Rapidly click the mouse when your computer is frozen, even though you know it won't do anything to help whatsoever.

Open the microwave at 1 second left to pretend you're on a bomb squad.

Think about the things you could do if you had the power to stop the time.

When using the bathroom count the tiles on the floor or shower wall or read a shampoo bottle.

At the gym, I always try to do 5 pounds more than the previous person.

On a calendar search for the picture on your birthday month

When I'm in a car holding a handheld device (iPod, Cell Phone, etc.) I have a feeling I will randomly throw it out the open window. I would never do this, but I'm still afraid I might.

Have a dream with horribly unfortunate events (like having an amputation or being in prison) waking up from said dream and saying something like, "Good thing that was a dream, don't know what I'd do if that was real"

In my head, my life is some kind of on-going documentary about my life. Sometimes when I'm alone, I conduct interviews.

I avoid closing my eyes in the shower in case ghosts/monsters/zombies get me.

Abuse your pet when nobody's looking

You remember something funny. You smile like an idiot. Everyone around thinks your weird for randomly smiling.

Wonder why there are sites like this.

I vote thumb dlown the ones that i dong like

I fake laugh at peoples jokes when they're not funny to avoid akward moments.

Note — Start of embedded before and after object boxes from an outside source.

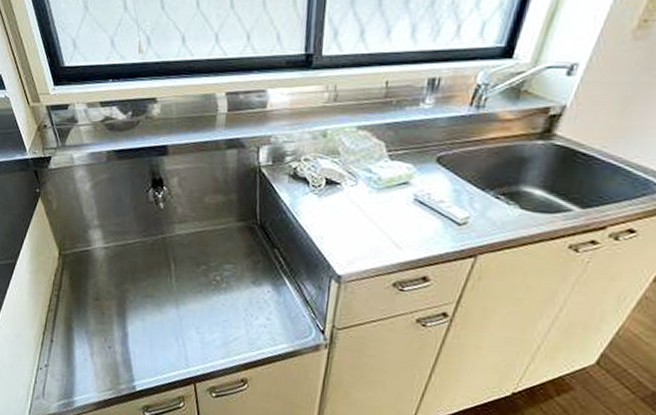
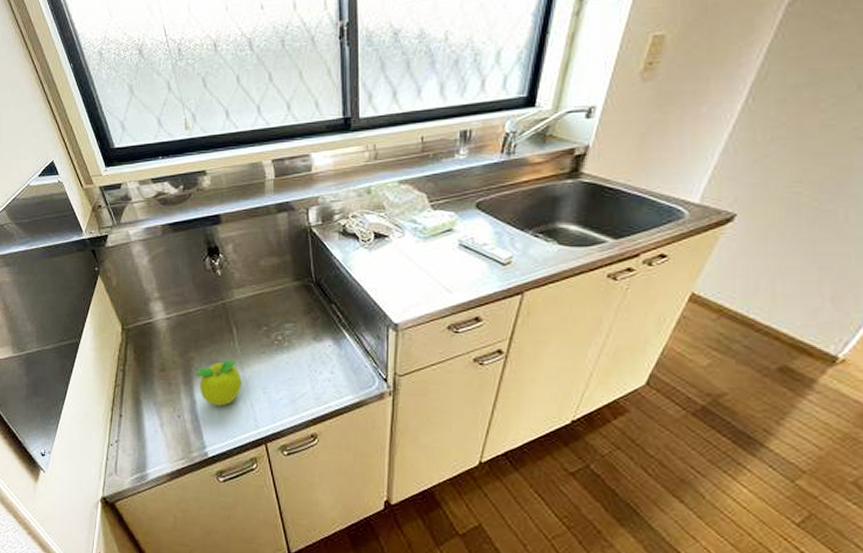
fruit: none [130,296,176,342] -> present [196,359,242,406]

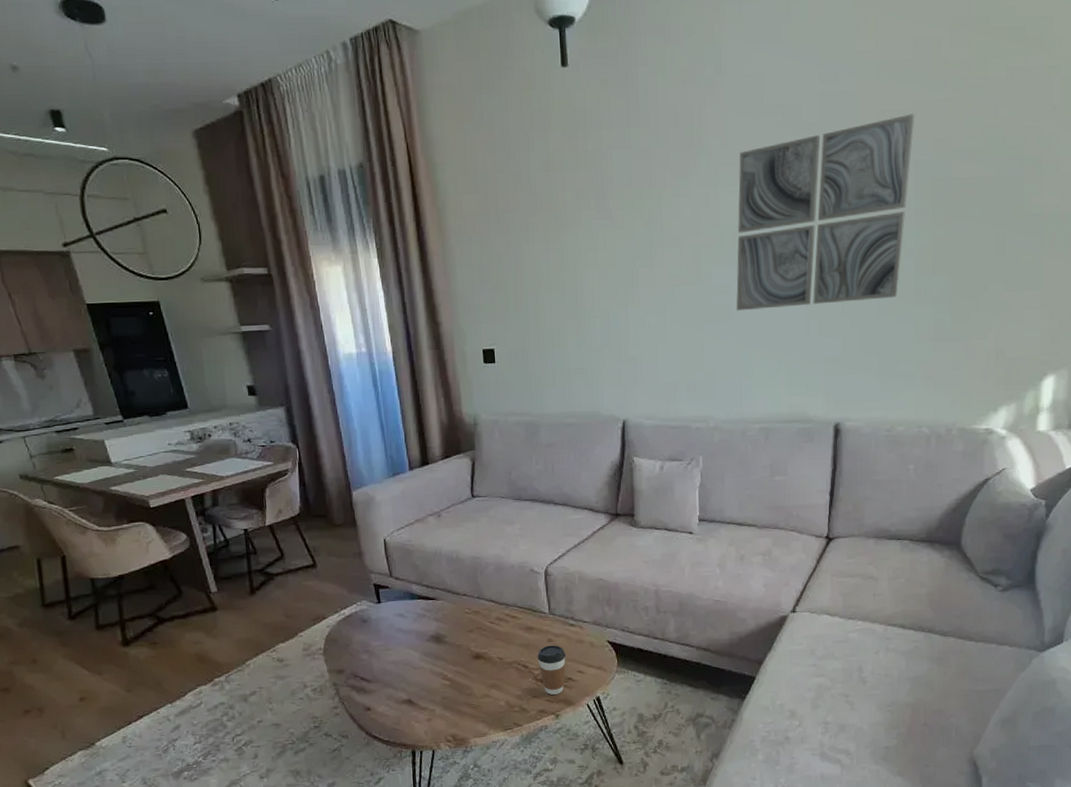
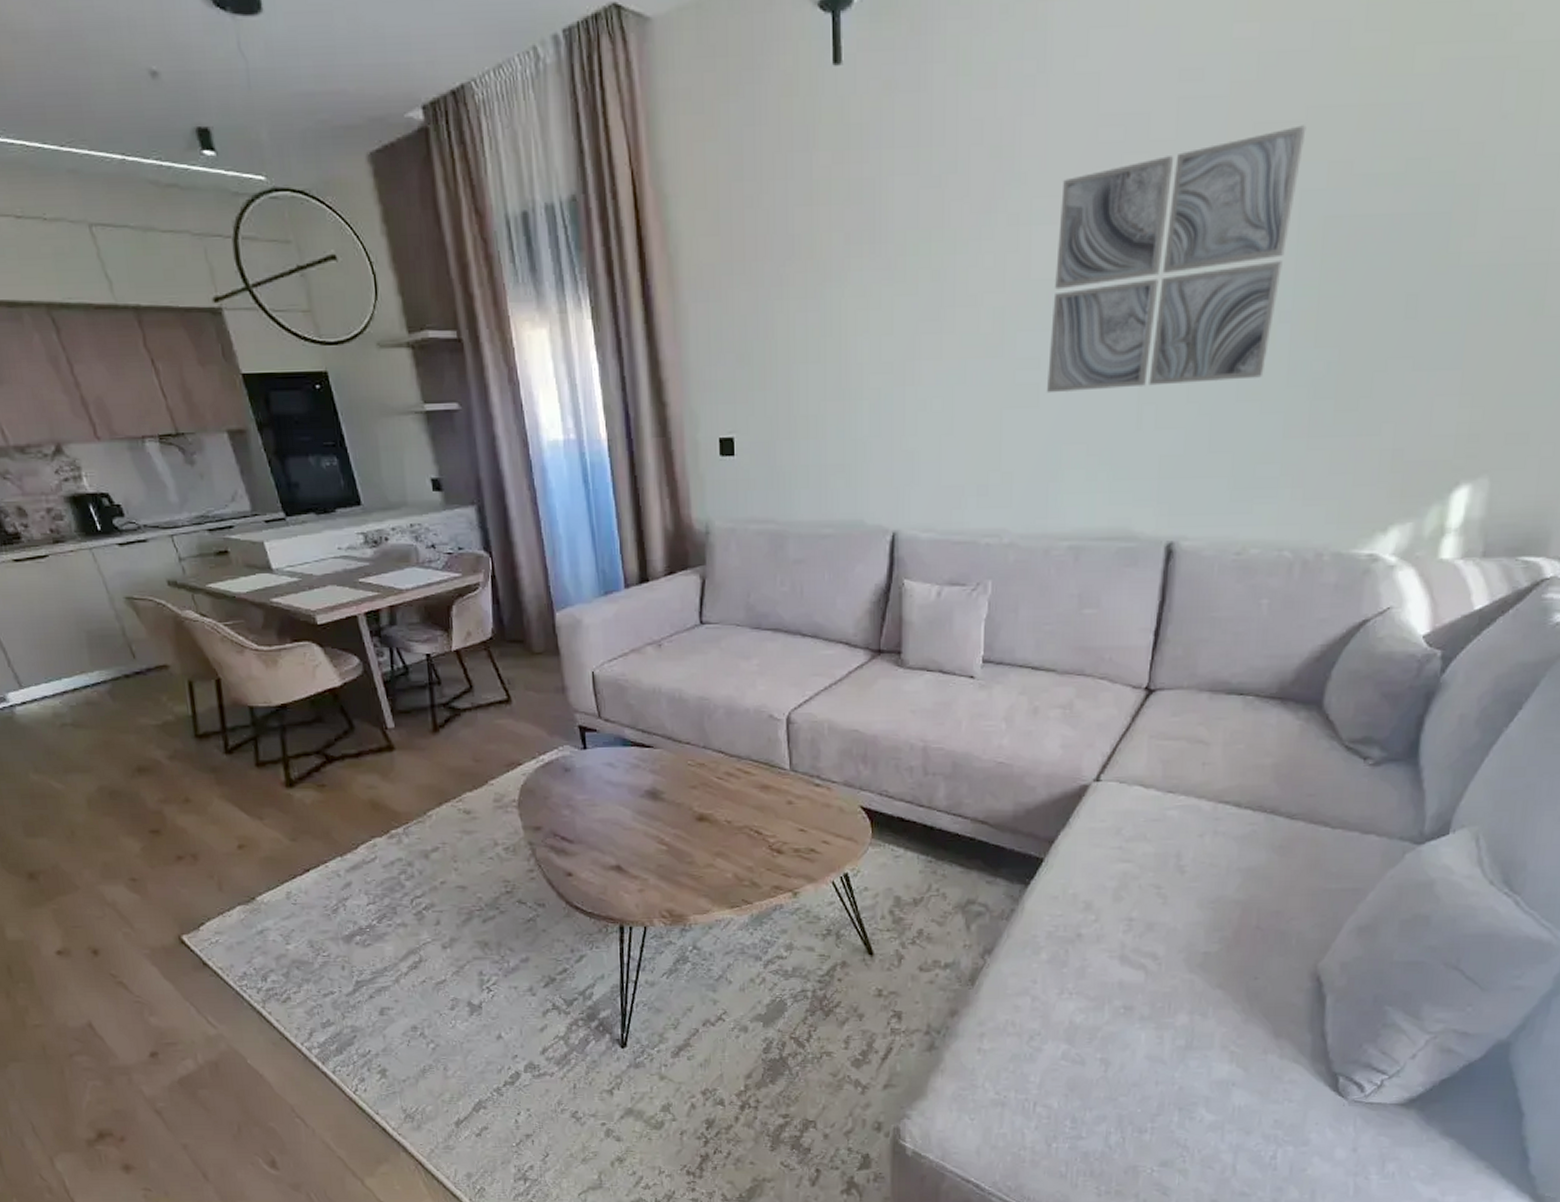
coffee cup: present [537,645,566,696] -> none [773,808,809,869]

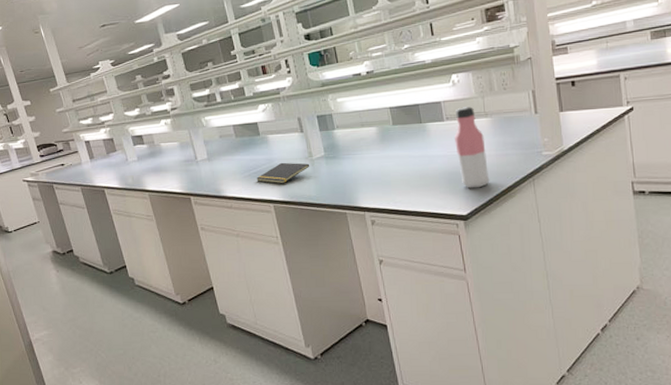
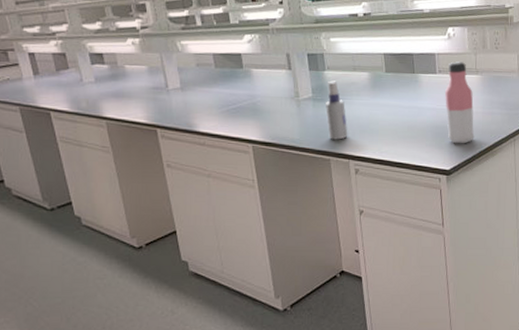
notepad: present [256,162,310,184] -> none [235,100,296,124]
spray bottle: none [338,138,362,194] -> present [326,80,348,140]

Always think good thoughts before I go to bed so that I have good dreams

close the fridge door really slowly just so you can see the light turn off

Say 'WED', 'NES' and 'DAY' slowly in your head when spelling Wednesday.

Sometimes i think i've been living a dream life, and one day im really gonna wake up in the middle of 9th grade math class and have to explain why i was sleeping on my desk and jerking off so much.

Sit down in a grass field... immediately start pulling up grass.

Pretend that i don't care about my birthday when i actually can't wait to see what present people will get me and get terribly excited everytime someone text me

whale sperm

Eat pizza backwards because the crust isn't as good as the cheese part and I want to get that over with.

When I walk from one room to the next, I make believe that the room I just left exploded, and that I made it out just in time.

Things You Think Only You Do

A collection of things you think only you do. Go ahead and confess. You probably aren't the only one.